She declared that universities had a role to play in shaping young minds against hatred.
“We’re dealing with 18 to 20-one year olds largely. If we can get this right with them, then we stand a chance on social cohesion, and that’s where our focus is,” she said.
But other appearances raised questions to the level of understanding of the issues Jewish-Australian students faced.
Australian National University acting vice-chancellor and president Rebekah Brown made a startling blunder when she failed to describe the Israeli flag.
Under questioning from Australia Palestine Advocacy Network’s lawyer Yasser Bakri, Professor Brown said she was “drawing a mental blank” and had to be reminded it was “blue and white”.
Mr Bakri had offered to help the vice-chancellor, to which she had replied “yes please do. I’m embarrassed now”.

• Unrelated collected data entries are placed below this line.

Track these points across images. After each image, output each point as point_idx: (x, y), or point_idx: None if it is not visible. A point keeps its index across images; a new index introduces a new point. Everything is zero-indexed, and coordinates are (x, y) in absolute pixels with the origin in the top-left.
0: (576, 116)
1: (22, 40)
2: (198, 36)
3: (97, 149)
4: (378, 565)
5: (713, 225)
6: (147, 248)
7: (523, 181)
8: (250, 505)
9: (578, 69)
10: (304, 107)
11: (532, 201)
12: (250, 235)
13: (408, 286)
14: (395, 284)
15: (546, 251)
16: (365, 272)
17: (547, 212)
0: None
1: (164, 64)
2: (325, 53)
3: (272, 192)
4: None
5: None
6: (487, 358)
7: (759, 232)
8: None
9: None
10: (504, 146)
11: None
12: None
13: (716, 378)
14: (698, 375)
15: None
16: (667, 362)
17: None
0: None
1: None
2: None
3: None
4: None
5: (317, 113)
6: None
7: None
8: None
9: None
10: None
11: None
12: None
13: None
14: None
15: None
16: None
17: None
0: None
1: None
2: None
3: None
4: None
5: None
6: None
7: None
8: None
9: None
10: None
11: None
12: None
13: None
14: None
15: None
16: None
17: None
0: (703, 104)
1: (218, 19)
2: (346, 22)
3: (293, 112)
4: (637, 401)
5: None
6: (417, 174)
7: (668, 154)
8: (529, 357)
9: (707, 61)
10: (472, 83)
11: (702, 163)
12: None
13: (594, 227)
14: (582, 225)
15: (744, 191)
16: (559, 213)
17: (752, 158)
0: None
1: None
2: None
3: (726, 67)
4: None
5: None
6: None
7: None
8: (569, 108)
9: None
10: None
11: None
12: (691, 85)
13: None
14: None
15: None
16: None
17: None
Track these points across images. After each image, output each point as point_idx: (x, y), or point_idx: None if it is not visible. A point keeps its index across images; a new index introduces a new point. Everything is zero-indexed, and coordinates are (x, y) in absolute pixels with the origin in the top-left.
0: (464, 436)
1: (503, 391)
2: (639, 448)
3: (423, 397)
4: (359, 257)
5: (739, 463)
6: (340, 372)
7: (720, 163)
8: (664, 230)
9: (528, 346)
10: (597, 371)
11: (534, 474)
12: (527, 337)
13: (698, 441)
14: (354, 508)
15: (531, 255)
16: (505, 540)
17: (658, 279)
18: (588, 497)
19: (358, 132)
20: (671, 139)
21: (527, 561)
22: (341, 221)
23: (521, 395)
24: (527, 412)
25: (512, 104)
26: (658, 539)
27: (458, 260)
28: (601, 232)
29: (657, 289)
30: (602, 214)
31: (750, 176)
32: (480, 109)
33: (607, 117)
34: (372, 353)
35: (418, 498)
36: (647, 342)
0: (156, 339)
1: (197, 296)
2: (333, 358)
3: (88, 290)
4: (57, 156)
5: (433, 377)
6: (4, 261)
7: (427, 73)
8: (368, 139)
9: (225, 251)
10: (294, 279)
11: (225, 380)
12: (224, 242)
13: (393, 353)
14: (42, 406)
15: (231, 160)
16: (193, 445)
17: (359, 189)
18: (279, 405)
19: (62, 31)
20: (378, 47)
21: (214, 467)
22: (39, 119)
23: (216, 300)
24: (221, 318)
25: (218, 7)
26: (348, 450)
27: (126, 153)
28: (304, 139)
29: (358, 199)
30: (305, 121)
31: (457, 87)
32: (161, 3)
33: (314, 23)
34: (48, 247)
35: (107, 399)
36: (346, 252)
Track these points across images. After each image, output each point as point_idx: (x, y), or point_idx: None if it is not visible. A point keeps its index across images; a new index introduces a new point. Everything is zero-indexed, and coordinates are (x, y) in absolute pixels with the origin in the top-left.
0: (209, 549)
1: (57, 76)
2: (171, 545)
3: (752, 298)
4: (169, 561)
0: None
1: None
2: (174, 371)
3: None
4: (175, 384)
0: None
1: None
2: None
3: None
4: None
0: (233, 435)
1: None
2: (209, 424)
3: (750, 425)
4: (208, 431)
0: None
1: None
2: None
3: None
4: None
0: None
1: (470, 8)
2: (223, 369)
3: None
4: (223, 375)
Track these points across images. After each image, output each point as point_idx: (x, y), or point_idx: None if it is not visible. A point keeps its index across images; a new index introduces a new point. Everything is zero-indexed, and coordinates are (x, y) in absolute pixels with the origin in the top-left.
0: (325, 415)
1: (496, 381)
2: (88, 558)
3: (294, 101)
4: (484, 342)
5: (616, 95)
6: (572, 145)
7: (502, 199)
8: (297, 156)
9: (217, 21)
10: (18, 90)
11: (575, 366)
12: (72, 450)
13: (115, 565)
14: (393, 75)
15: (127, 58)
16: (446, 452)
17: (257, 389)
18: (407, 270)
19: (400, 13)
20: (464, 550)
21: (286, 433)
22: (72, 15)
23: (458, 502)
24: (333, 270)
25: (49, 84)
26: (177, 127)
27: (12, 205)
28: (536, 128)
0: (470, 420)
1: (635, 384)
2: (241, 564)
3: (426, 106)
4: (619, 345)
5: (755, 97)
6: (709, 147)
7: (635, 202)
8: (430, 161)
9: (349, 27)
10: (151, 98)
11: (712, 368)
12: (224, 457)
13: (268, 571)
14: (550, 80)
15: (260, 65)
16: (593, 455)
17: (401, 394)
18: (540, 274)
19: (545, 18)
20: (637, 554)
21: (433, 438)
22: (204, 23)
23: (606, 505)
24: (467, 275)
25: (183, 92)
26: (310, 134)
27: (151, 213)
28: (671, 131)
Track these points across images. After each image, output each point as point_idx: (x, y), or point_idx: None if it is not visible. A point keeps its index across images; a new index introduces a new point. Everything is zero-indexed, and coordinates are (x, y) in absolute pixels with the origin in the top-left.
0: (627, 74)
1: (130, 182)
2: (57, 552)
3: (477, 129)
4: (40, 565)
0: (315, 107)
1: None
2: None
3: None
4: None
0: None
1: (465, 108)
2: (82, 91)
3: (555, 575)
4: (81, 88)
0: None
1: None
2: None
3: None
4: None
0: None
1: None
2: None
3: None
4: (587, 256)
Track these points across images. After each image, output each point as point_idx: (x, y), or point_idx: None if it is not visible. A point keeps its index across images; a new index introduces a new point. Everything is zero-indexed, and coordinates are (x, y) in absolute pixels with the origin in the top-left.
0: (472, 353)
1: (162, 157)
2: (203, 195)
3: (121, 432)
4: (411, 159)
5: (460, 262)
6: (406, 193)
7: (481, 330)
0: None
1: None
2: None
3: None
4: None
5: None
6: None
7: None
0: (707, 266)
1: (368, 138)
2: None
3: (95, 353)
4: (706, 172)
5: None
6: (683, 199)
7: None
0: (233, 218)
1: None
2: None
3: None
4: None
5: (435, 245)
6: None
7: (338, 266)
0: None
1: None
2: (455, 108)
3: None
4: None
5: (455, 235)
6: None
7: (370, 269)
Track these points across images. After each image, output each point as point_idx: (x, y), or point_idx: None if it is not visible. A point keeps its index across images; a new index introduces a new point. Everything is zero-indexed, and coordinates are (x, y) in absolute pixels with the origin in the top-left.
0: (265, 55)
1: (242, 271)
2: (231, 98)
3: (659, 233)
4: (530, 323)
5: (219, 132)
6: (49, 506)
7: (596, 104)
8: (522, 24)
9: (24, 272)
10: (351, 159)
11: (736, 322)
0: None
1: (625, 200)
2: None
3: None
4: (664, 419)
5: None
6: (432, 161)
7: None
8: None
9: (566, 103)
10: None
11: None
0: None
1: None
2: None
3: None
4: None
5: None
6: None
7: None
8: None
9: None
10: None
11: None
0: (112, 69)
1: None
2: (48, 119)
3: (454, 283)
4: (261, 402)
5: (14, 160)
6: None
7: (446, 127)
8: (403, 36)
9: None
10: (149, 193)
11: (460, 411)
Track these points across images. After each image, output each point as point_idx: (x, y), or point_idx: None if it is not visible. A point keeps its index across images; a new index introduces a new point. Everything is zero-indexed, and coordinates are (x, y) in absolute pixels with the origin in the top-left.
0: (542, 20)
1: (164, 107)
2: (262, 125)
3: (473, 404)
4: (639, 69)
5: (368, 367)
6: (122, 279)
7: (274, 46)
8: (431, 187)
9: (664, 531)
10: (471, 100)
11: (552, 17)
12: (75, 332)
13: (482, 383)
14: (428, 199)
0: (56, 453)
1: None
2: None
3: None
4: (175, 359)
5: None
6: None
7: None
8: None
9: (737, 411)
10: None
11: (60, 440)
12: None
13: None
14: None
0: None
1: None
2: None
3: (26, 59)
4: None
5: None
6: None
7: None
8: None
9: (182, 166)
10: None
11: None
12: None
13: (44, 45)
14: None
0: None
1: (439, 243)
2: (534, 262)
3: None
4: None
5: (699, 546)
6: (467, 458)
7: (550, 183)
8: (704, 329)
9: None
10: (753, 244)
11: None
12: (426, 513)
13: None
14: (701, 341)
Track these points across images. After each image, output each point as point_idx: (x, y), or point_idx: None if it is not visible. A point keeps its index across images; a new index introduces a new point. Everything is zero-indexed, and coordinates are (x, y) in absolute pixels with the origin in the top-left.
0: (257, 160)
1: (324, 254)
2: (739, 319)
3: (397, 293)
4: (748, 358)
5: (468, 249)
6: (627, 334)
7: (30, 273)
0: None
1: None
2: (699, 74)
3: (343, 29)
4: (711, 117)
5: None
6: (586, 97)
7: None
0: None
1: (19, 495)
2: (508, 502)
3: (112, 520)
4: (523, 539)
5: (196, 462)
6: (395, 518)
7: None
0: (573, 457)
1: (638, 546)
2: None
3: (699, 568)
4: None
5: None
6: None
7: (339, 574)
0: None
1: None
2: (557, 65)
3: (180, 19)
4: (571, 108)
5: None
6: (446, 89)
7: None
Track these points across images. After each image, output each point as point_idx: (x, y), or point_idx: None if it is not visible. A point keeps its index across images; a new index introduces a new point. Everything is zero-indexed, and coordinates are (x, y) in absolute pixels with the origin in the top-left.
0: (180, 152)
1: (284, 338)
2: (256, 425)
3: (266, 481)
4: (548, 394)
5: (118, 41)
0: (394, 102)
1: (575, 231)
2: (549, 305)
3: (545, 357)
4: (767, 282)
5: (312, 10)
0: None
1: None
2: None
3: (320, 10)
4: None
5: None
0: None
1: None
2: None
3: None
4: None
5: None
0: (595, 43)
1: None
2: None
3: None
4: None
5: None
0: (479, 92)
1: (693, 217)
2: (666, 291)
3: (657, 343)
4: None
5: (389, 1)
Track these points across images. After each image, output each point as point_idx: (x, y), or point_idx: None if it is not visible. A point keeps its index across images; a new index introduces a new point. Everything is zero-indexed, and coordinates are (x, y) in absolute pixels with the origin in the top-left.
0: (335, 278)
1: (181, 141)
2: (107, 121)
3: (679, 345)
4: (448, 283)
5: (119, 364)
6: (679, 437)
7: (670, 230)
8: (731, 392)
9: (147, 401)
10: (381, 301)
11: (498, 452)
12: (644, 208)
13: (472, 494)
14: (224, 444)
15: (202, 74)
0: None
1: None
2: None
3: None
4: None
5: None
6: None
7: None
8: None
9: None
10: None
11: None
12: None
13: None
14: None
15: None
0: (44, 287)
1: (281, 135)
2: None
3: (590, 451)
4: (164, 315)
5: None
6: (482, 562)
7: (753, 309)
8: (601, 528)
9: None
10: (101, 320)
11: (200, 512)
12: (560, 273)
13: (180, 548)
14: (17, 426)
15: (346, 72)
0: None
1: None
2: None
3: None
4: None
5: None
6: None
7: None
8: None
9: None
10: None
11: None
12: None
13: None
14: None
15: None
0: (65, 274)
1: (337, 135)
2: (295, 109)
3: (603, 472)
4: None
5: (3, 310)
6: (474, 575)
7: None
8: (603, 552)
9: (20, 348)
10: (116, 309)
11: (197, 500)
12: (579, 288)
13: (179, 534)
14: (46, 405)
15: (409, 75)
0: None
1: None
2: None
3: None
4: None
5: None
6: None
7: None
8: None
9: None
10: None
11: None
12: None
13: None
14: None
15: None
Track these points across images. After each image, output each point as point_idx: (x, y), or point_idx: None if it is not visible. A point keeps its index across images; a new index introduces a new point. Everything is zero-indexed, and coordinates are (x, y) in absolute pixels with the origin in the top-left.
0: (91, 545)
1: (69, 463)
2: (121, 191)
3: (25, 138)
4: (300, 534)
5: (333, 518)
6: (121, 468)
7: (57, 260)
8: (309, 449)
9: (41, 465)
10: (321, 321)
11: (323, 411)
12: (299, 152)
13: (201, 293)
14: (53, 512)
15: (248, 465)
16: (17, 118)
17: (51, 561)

Earlier in the hearings on Thursday, ANU’s acting Provost and Senior Vice-President Joan Leach had walked the Royal Commission into Anti-Semitism and Social Cohesion through some of the actions it had taken to mitigate the hatred.
She said it included banning tents and sleeping on campus and as well as introducing a “poster policy” to review all material students want to publish on their grounds.
After complaints of unacceptable material posted on campuses, including white supremacists stickers, the university also created a new establishment to ensure all material posted was approved.
Professor Leach said the “poster policy” was introduced in February 2026 which “governs all material displayed on university grounds, including posters, notices, bans, and flags”.
She cited multiple reasons for its establishment, including that there was “community desire” for it, an “operational need” but also to prevent the campus from looking “increasingly untidy”.
“We wanted to make sure that we were able to have a look at what was being posted,” she said.
“So that, the complaints that you might see that we received around posters, we could monitor them and take them down if they were problematic.”
“The poster policy includes where students might post. The campus was looking increasingly untidy, because if students are allowed to post anywhere, they will, and that was seen by most of the communities as acceptable.
“There’s plenty of places for them to post to make their views known, which I think is very important, but not everywhere.”
Professor Leach said another policy, rolled out in August 2024, was designed to effectively prohibit any future encampment of a similar kind from emerging again.
It had stipulated that people could only sleep on campus in “designated accommodations”, prohibited “tents or other structures”, and vowed to ensure demonstrations were “orderly, peaceful, and not make other campus users feel harassed or intimidated”.